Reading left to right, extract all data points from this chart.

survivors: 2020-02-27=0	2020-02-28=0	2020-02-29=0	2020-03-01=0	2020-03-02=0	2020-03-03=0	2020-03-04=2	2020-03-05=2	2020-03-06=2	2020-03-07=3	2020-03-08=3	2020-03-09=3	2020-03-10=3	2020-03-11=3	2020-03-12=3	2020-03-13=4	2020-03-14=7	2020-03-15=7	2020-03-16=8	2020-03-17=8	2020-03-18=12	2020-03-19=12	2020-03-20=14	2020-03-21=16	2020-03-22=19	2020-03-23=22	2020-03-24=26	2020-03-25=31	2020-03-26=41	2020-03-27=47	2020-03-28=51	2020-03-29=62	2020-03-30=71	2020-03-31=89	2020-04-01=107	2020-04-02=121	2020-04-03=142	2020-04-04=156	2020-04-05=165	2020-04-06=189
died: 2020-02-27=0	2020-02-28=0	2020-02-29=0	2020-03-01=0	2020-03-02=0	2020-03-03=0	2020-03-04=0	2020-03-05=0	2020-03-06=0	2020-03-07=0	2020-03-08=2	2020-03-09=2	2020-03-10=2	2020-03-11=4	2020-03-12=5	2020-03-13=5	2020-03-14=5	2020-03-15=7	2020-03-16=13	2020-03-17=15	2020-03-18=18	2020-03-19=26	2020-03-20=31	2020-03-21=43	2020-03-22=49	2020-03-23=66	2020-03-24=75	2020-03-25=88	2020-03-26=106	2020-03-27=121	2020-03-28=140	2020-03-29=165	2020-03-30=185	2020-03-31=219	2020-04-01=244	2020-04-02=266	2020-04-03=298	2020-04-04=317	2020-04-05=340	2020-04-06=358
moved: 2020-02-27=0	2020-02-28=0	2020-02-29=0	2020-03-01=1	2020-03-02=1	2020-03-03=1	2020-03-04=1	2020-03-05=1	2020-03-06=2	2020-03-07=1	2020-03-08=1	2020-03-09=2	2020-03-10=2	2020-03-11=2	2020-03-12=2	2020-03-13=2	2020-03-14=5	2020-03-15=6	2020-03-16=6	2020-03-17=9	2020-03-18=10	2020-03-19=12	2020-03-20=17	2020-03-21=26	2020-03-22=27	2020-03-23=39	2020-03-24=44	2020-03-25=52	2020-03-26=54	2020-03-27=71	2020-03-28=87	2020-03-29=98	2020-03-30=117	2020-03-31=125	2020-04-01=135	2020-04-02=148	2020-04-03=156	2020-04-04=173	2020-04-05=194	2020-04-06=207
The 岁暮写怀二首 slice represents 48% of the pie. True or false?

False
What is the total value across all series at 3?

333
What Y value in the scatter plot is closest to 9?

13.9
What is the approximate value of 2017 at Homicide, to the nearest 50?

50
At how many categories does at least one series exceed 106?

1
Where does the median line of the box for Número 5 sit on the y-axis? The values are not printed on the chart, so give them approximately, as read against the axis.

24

--------

● What the task requires:
Show each line of the data above that contains the word "series", copying every such line in full.

● Exercise answer:
What is the total value across all series at 3?
At how many categories does at least one series exceed 106?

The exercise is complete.